Il Che del 1967 è la versione ultima dell’eroe. Lo sa. Lo sa Fidel che ha letto due anni prima la lettera di addio dove Guevara lasciò una “frase” fulminante: “un giorno sono passati domandando chi dovevano avvisare in caso di morte e la possibilità reale del fatto ci ha colpito tutti.”

È andato in Congo. È andato in Bolivia.

C’è un altro facsimile. Una pagina di agenda telefonica. Appaiono titoli di libri nella colonna dei “noms”, e gli autori, sotto “telephone”. È una lista di letture. Il Che pensava di leggere L’ispettore generale, di Gogol; i Quaderni filosofici ed alcuni tomi delle opere di Lenin; altri di Marx ed Engels. Esiste un’immagine di quei giorni dove sta sopra un albero, in quello che dovrebbe essere un punto di osservazione, leggendo.

* * *

Il 14 giugno 1967 annoterà nel suo diario: “Celita (4?)”. Si domanda se sua figlia compierà quattro anni. Scrive per l’ultima volta sul suo compleanno in un’agenda tedesca.

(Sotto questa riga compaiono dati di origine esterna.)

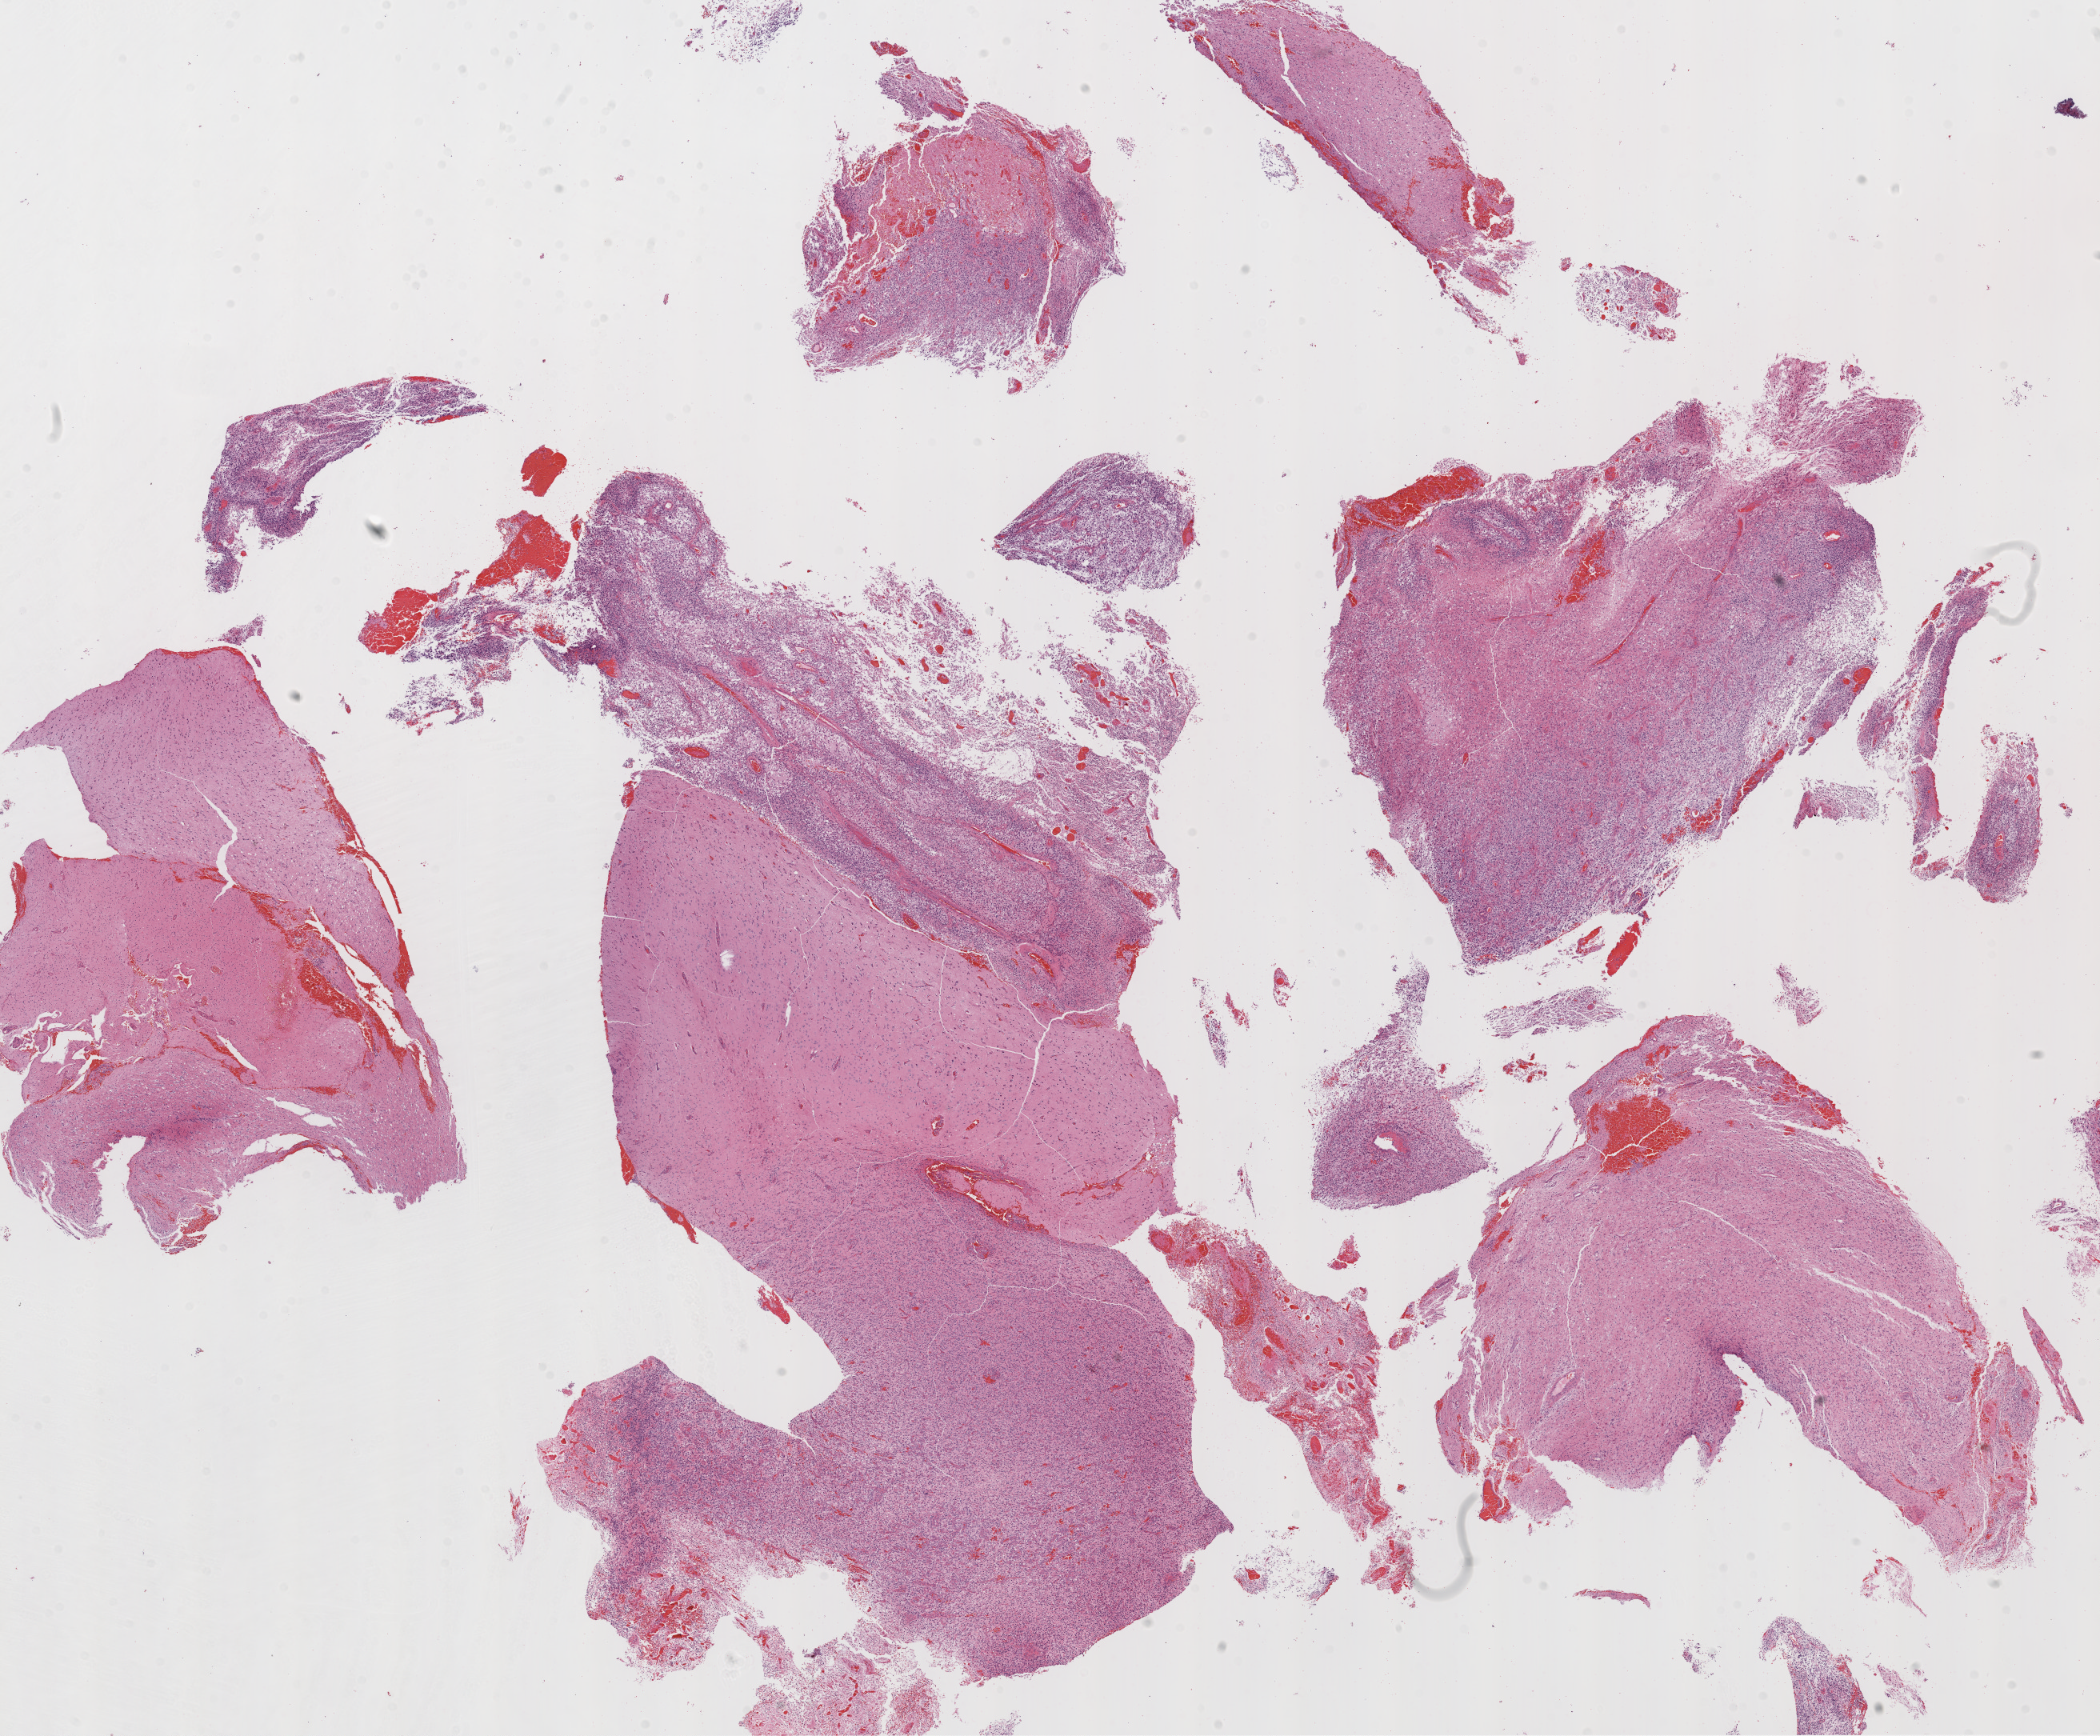
Digitized H&E tissue section (whole slide), shown as a low-resolution overview of the whole scanned area (about 21.1 x 17.4 mm, from a 20x scan). FFPE section. Primary tumour sample from the brain. Male, age 54 years at initial diagnosis.
Diagnosis: Glioblastoma.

È il mercoledì (Mittwoch) della ventiquattresima settimana dell’anno (24. Woche).

Cambia una parola: “manca” per “rimane”. “Sono arrivato a 39 e si avvicina inesorabilmente un’età che fa pensare sul mio futuro guerrigliero; per adesso sono intero”, conclude.

Più tardi, finiscono le sue peregrinazioni, e precisamente cento diciassette giorni dopo. L’eroe sa che l’unica forma di sopravvivere è stare in movimento eterno, diventare un essere ciclico. “Oggi comincia una nuova tappa”, il primo discorso del suo diario in Bolivia -il 7 novembre 1966 – sarebbe potuta essere, anche, l’ultima.